Sobre Heteronímia · Fernando Pessoa · Aspectos

[...]

Que este processo de fazer arte cause estranheza, não admira; o que admira é que haja coisa alguma que não cause estranheza.

[...]

Afirmar que estes homens todos diferentes, todos bem definidos, que lhe passaram pela alma incorporadamente, não existem — não pode fazê-lo o autor destes livros; porque não sabe o que é existir, nem qual, Hamlet ou Shakespeare, é que é mais real, ou real na verdade.

[...]

Tornando-me assim, pelo menos um louco que sonha alto, pelo mais, não um só escritor, mas toda uma literatura, quando não contribuísse para me divertir, o que para mim já era bastante, contribuo talvez para engrandecer o universo, porque quem, morrendo, deixa escrito um verso belo deixou mais ricos os céus e a terra e mais emotivamente misteriosa a razão de haver estrelas e gente.

[...]

Tive sempre, desde criança, a necessidade de aumentar o mundo com personalidades fictícias, sonhos meus rigorosamente construídos, visionados com clareza fotográfica, compreendidos por dentro das suas almas. Não tinha eu mais que cinco anos, e, criança isolada e não desejando senão assim estar, já me acompanhavam algumas figuras de meu sonho — um capitão Thibeaut, um Chevalier de Pas — e outros que já me esqueceram, e cujo esquecimento, como a imperfeita lembrança daqueles, é uma das grandes saudades da minha vida.

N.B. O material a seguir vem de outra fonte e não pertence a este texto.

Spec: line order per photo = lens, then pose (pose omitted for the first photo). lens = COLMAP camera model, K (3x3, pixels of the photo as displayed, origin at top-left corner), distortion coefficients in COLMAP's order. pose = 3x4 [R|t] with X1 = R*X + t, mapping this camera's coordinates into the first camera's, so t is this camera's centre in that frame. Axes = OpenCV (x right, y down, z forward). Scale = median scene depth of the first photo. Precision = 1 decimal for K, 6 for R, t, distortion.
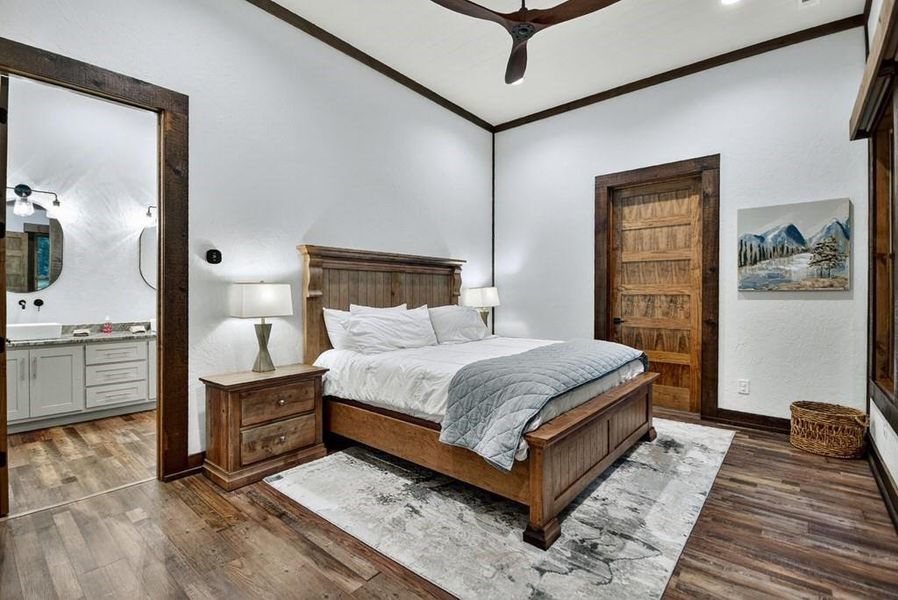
lens RADIAL K [[417.4, 0, 449.0], [0, 417.4, 300.0], [0, 0, 1]] dist [0.016007, -0.000086]
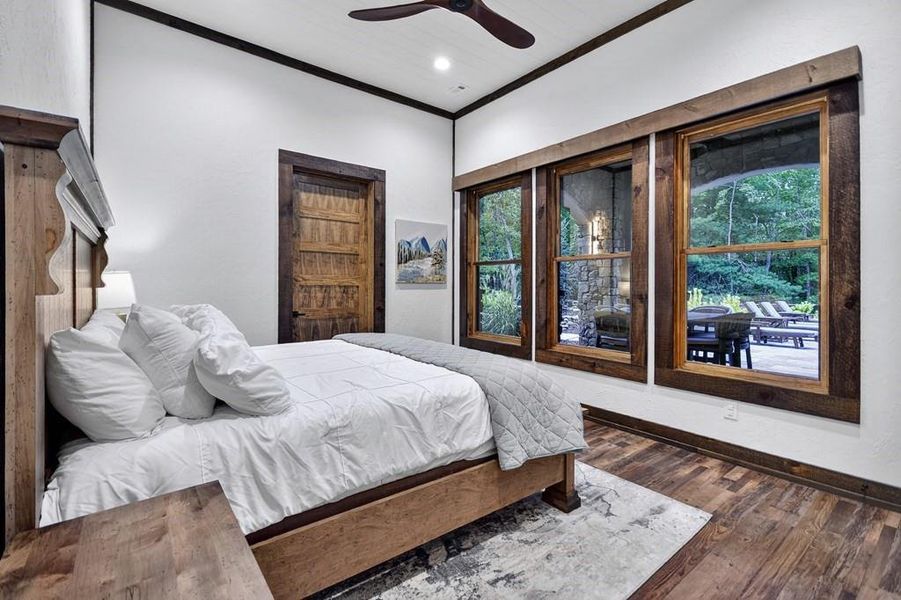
lens RADIAL K [[411.0, 0, 453.7], [0, 411.0, 287.5], [0, 0, 1]] dist [-0.000878, 0.000001]
pose [[0.199163, -0.003120, 0.979961, -0.506441], [0.009072, 0.999958, 0.001340, -0.007597], [-0.979924, 0.008624, 0.199183, 0.589307]]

Isto parece simplesmente aquela imaginação infantil que se entretém com a atribuição de vida a bonecos ou bonecas. Era porém mais: eu não precisava de bonecos para conceber intensamente essas figuras. Claras e visíveis no meu sonho constante, realidades exactamente humanas para mim, qualquer boneco, por irreal, as estragaria. Eram gente.

Além disto, esta tendência não passou com a infância, desenvolveu-se na adolescência, radicou-se com o crescimento dela, tornou-se finalmente a forma natural do meu espírito. Hoje já não tenho personalidade: quanto em mim haja de humano, eu o dividi entre os autores vários de cuja obra tenho sido o executor. Sou hoje o ponto de reunião de uma pequena humanidade só minha.